According to the CBS report, the size of the secondary explosion suggests that it didn’t just kill a suicide bomber riding in the car but destroyed a fully-loaded car bomb though it’s still unclear if the vehicle was intended to be a car bomb or if the suicide bomber was just using it for transport.
US central command spokesman Capt. Bill Urban acknowledged later there are reports of civil casualties as a result of the drone strike, noting that they’re still assessing the results of this strike and that it’s still unclear what may have happened with the US military continuing the investigation.
A brother of one of the dead told a local journalist that drone attack destroyed a family home of ordinary people with no affiliation whatsoever with ISIS or Daesh.
The attack in Kabul’s Khaje Bughra neighborhood was the second drone strike by US forces targeting the ISIS-K terror group in the last three days. Previously on Saturday, US Army Maj. Gen. William Taylor confirmed that a US airstrike in the Nangarhar province of Afghanistan killed two Daesh-K leaders and injured another one though he has not disclosed the identities of the targets.
Meanwhile, state-run Chinese broadcaster CGTN quoted Taliban spokesman Zabihullah Mujahid condemning the US airstrikes in Kabul.
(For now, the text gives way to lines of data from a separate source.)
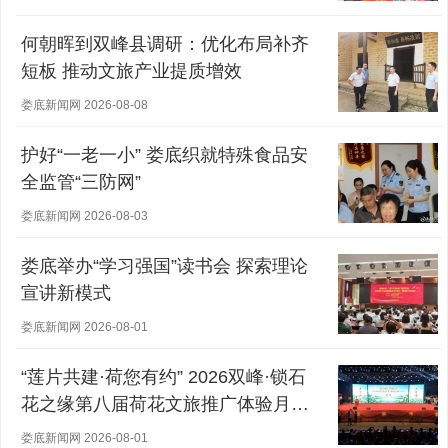
何朝晖到双峰县调研：优化布局补齐
短板 推动文旅产业提质增效
娄底新闻网 2026-08-08
护好“一老一小” 娄底织就特殊食品安
全监管“三防网”
娄底新闻网 2026-08-03
娄底举办“学习强国”读书会 探索理论
宣讲新模式
娄底新闻网 2026-08-01
“莲片共建·荷您有约” 2026双峰·锁石
花之缘第八届荷花文旅推广体验月盛
大开幕
娄底新闻网 2026-08-01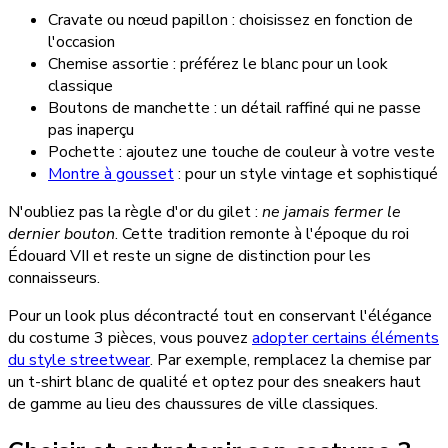
Cravate ou nœud papillon : choisissez en fonction de
l'occasion
Chemise assortie : préférez le blanc pour un look
classique
Boutons de manchette : un détail raffiné qui ne passe
pas inaperçu
Pochette : ajoutez une touche de couleur à votre veste
Montre à gousset
: pour un style vintage et sophistiqué
N'oubliez pas la règle d'or du gilet :
ne jamais fermer le
dernier bouton
. Cette tradition remonte à l'époque du roi
Édouard VII et reste un signe de distinction pour les
connaisseurs.
Pour un look plus décontracté tout en conservant l'élégance
du costume 3 pièces, vous pouvez
adopter certains éléments
du style streetwear
. Par exemple, remplacez la chemise par
un t-shirt blanc de qualité et optez pour des sneakers haut
de gamme au lieu des chaussures de ville classiques.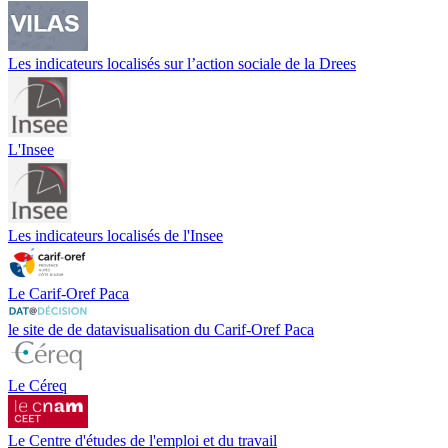
Les indicateurs localisés sur l’action sociale de la Drees
L'Insee
Les indicateurs localisés de l'Insee
Le Carif-Oref Paca
le site de de datavisualisation du Carif-Oref Paca
Le Céreq
Le Centre d'études de l'emploi et du travail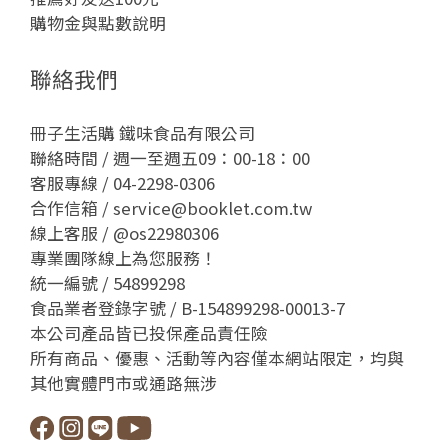
購物金與點數說明
聯絡我們
冊子生活購 鐵味食品有限公司
聯絡時間 / 週一至週五09：00-18：00
客服專線 / 04-2298-0306
合作信箱 / service@booklet.com.tw
線上客服 /
@os22980306
專業團隊線上為您服務！
統一編號 / 54899298
食品業者登錄字號 / B-154899298-00013-7
本公司產品皆已投保產品責任險
所有商品、優惠、活動等內容僅本網站限定，均與
其他實體門市或通路無涉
He noted that the US should have reported to them any potential threat instead of conducting an arbitrary attack that has resulted in civilian casualties, and emphasized that arbitrary attacks are illegal in other countries.
Abdulhaq Wasiq, a member of the Taliban’s political office, has said earlier that the US is exaggerating the presence of the IS in Afghanistan and condemned the strikes saying they’re against the Doha agreement they’ve signed with the Americans according to which the US is not allowed to interfere in Afghanistan affairs after their withdrawal.